We promised to keep secret the identities of peasant fishers, NGO staff and local public officials who encompass the vast majority of those to whom we need to show respect for the knowledge, hospitality, guidance and extra bits of help that made our research manageable in difficult, under-funded circumstances. Many of you opened your homes, took hours away from your work schedules, and shared scare food resources with us. One of you fisherwomen told us that “the world does not weep” for endangered peasant fishers and their communities.
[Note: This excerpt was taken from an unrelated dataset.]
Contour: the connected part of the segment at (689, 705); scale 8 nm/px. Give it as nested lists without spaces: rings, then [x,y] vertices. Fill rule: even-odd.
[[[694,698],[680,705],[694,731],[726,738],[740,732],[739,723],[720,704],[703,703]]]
Taking to heart what you told us, we have done our best in this book and in our public presentations to make people stop to see the globalized world from your vantage point. In the words of the Philippine Catholic Bishops (“Pastoral Letter on Ecology,” 1988):

Go to my mountain cradle.
Go to my home and sea.
Look on my ruined forests.
And note what ye did to me.

However, we also need to thank a group of people whose identities we can publicly acknowledge. We wish to express our deep appreciation and warm affection to the many Philippine feminists, fishery/mangrove scholars, nutritional analysts, and time-analysis specialists whose published scholarship we gleaned to construct the historiography of how the Philippines was transformed into a food extractive enclave to feed the world. Our bibliography reflects that many of you were on the early cutting edge of concern about hunger, women’s overwork, and destruction of the country’s ecological resources. Your empirical and conceptual clues often guided us toward deeper, more complex questions and methodologies. We are aware that some of you took political risks by being critical, so we thank you for your brave fortitude.